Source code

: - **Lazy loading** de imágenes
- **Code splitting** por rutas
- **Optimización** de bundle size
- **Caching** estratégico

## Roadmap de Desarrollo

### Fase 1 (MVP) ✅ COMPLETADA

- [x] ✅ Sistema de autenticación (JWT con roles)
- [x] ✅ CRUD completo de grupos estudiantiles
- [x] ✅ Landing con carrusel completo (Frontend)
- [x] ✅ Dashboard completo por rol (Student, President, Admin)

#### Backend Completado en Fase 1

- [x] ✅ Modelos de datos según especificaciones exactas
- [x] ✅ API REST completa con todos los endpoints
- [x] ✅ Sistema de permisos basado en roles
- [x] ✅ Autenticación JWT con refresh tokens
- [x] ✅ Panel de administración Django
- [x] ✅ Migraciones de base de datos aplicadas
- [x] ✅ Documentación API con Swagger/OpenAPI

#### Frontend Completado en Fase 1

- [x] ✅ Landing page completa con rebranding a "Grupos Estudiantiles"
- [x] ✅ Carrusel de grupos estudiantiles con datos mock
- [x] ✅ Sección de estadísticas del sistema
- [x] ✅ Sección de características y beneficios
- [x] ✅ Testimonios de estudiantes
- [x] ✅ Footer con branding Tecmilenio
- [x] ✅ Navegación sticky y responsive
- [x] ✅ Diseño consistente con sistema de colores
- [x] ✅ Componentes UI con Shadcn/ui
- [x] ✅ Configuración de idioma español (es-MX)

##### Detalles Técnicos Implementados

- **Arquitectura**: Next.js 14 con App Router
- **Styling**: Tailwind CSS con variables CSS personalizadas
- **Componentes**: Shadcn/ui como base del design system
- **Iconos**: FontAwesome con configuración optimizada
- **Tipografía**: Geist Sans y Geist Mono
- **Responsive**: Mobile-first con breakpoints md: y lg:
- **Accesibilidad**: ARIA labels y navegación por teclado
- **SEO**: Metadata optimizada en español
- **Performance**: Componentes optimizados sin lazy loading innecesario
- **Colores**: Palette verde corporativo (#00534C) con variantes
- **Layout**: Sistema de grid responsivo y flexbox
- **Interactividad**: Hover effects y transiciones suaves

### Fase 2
━━━━━━━━━━━━━━━━
Your goal:
The reply is a bare number: how many lines above include "Sección".

Result of the task:
2